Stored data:

··········

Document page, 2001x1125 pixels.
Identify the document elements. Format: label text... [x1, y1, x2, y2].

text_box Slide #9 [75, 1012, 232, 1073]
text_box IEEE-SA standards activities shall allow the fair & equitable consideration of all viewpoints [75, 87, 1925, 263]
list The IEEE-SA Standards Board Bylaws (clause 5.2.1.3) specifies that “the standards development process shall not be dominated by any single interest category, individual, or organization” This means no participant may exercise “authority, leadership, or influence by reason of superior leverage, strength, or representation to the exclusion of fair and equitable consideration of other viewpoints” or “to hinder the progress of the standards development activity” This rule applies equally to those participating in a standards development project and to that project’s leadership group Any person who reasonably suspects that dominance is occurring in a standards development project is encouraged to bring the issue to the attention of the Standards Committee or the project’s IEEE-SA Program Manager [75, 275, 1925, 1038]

··········

What this task involves:
Transcribe each line of the data exactly, skipping none.

Response box:
Document page, 2001x1125 pixels.
Identify the document elements. Format: label text... [x1, y1, x2, y2].

text_box Slide #9 [75, 1012, 232, 1073]
text_box IEEE-SA standards activities shall allow the fair & equitable consideration of all viewpoints [75, 87, 1925, 263]
list The IEEE-SA Standards Board Bylaws (clause 5.2.1.3) specifies that “the standards development process shall not be dominated by any single interest category, individual, or organization” This means no participant may exercise “authority, leadership, or influence by reason of superior leverage, strength, or representation to the exclusion of fair and equitable consideration of other viewpoints” or “to hinder the progress of the standards development activity” This rule applies equally to those participating in a standards development project and to that project’s leadership group Any person who reasonably suspects that dominance is occurring in a standards development project is encouraged to bring the issue to the attention of the Standards Committee or the project’s IEEE-SA Program Manager [75, 275, 1925, 1038]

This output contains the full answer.